--- Extracted data ---
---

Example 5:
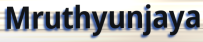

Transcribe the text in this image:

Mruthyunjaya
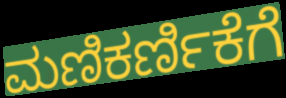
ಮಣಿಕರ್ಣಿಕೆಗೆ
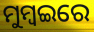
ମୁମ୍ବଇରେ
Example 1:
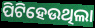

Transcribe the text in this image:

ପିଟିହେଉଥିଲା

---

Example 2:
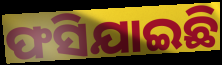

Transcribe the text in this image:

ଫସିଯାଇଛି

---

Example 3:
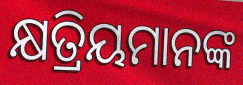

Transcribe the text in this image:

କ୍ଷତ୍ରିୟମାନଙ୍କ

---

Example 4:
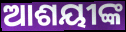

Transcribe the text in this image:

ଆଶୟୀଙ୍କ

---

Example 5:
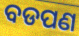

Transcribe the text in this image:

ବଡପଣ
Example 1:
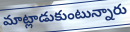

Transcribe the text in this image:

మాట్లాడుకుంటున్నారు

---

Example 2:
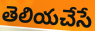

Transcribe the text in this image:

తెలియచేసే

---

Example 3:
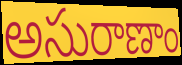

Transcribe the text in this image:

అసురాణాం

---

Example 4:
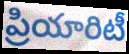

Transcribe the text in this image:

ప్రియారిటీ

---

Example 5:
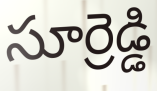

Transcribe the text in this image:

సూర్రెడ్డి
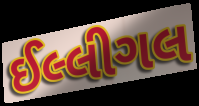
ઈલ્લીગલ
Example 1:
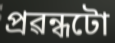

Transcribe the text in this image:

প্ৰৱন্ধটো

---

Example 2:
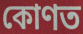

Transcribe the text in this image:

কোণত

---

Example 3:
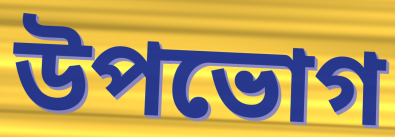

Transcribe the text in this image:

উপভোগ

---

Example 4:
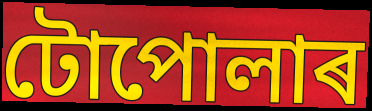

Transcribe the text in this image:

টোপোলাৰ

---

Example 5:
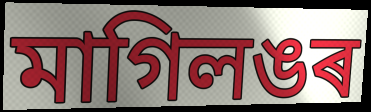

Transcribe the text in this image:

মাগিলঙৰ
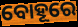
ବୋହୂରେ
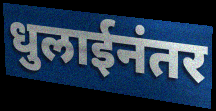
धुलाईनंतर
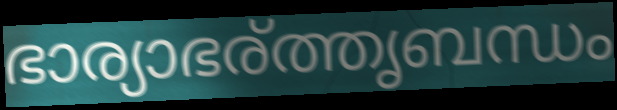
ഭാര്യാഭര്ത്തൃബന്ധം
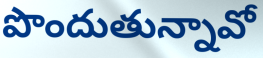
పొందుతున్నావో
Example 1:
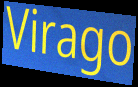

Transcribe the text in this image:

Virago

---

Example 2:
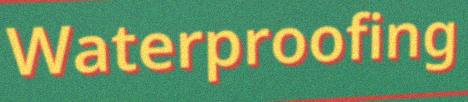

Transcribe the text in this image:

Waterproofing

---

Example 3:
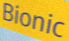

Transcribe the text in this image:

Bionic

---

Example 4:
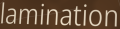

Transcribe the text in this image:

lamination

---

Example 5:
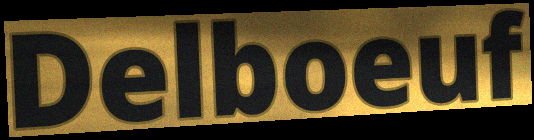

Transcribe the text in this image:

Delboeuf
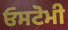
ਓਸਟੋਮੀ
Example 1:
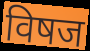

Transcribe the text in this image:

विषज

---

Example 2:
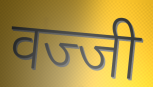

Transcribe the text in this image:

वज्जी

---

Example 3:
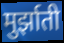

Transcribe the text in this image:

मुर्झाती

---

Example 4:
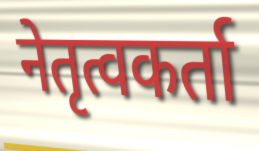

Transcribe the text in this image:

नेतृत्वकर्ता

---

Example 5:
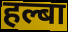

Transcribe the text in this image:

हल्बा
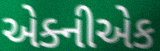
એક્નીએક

--- Your instructions ---
Reprint every record exactly and skip the pictures.

--- Solution below ---
---

Example 5:

Transcribe the text in this image:

Mruthyunjaya
ಮಣಿಕರ್ಣಿಕೆಗೆ
ମୁମ୍ବଇରେ
Example 1:

Transcribe the text in this image:

ପିଟିହେଉଥିଲା

---

Example 2:

Transcribe the text in this image:

ଫସିଯାଇଛି

---

Example 3:

Transcribe the text in this image:

କ୍ଷତ୍ରିୟମାନଙ୍କ

---

Example 4:

Transcribe the text in this image:

ଆଶୟୀଙ୍କ

---

Example 5:

Transcribe the text in this image:

ବଡପଣ
Example 1:

Transcribe the text in this image:

మాట్లాడుకుంటున్నారు

---

Example 2:

Transcribe the text in this image:

తెలియచేసే

---

Example 3:

Transcribe the text in this image:

అసురాణాం

---

Example 4:

Transcribe the text in this image:

ప్రియారిటీ

---

Example 5:

Transcribe the text in this image:

సూర్రెడ్డి
ઈલ્લીગલ
Example 1:

Transcribe the text in this image:

প্ৰৱন্ধটো

---

Example 2:

Transcribe the text in this image:

কোণত

---

Example 3:

Transcribe the text in this image:

উপভোগ

---

Example 4:

Transcribe the text in this image:

টোপোলাৰ

---

Example 5:

Transcribe the text in this image:

মাগিলঙৰ
ବୋହୂରେ
धुलाईनंतर
ഭാര്യാഭര്ത്തൃബന്ധം
పొందుతున్నావో
Example 1:

Transcribe the text in this image:

Virago

---

Example 2:

Transcribe the text in this image:

Waterproofing

---

Example 3:

Transcribe the text in this image:

Bionic

---

Example 4:

Transcribe the text in this image:

lamination

---

Example 5:

Transcribe the text in this image:

Delboeuf
ਓਸਟੋਮੀ
Example 1:

Transcribe the text in this image:

विषज

---

Example 2:

Transcribe the text in this image:

वज्जी

---

Example 3:

Transcribe the text in this image:

मुर्झाती

---

Example 4:

Transcribe the text in this image:

नेतृत्वकर्ता

---

Example 5:

Transcribe the text in this image:

हल्बा
એક્નીએક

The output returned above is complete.